De acuerdo con lo expresado por el entorno familiar, el acusado habría aprovechado su actividad comercial para ganarse la confianza de las niñas. En los testimonios aportados a la causa se mencionó que el sindicado utilizaba la entrega de regalos y obsequios, e incluso la organización de pequeñas fiestas, como modalidad para captar la atención de las víctimas y facilitar los acercamientos.
La denuncia inicial se asentó formalmente a mediados de junio ante las autoridades policiales. Sin embargo, la tensión interna y la lógica preocupación de los familiares derivaron en un grave incidente hace algunos días. Al cruzarse en la vía pública con el sospechoso, el padre de una de las niñas reaccionó de manera violenta y le propinó una brutal golpiza.
A raíz de la agresión física, el escenario legal sumó una nueva derivación: el comerciante debió ser internado con una fractura en una de sus extremidades, mientras que el padre agresor terminó detenido a disposición de la fuerza policial, aunque trascendió que sería liberado con algunas medidas en su contra.

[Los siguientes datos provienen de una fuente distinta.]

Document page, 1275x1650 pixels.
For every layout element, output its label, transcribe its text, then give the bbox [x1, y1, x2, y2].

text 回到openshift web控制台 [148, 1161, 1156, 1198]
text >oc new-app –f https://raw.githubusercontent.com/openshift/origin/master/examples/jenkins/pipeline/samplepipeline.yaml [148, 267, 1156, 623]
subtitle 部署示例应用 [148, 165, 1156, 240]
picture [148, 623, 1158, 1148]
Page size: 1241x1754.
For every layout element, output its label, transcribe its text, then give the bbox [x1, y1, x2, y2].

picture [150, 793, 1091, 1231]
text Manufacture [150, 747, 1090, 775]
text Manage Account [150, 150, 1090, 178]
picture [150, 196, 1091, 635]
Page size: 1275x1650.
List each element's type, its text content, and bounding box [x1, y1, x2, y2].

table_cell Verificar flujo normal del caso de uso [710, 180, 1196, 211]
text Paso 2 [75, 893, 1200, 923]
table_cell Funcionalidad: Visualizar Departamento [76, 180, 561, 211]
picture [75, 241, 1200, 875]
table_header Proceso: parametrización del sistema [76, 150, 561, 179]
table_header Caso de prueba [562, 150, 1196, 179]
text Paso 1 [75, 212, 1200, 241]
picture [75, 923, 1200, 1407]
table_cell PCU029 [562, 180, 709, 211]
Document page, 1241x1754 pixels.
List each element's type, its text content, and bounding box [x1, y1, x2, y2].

El arresto del progenitor motivó a que un grupo de vecinos y allegados se concentrara nuevamente en la sede policial para exigir celeridad en el esclarecimiento del presunto abuso. Frente a este panorama, y atendiendo la alta demanda que registra la jurisdicción para la realización de pericias psicológicas integrales, la fiscalía interviniente avanzó rápidamente en el cronograma institucional y dispuso que la próxima semana se ejecuten las correspondientes Cámaras Gesell para ambas menores.
Hasta el momento, las autoridades competentes no han dictado una orden de detención contra el comerciante por la causa de abuso, pero sí se establecieron estrictas medidas de restricción perimetral y de acercamiento mutuo para resguardar la integridad de los involucrados mientras concluyen las etapas investigativas de rigor.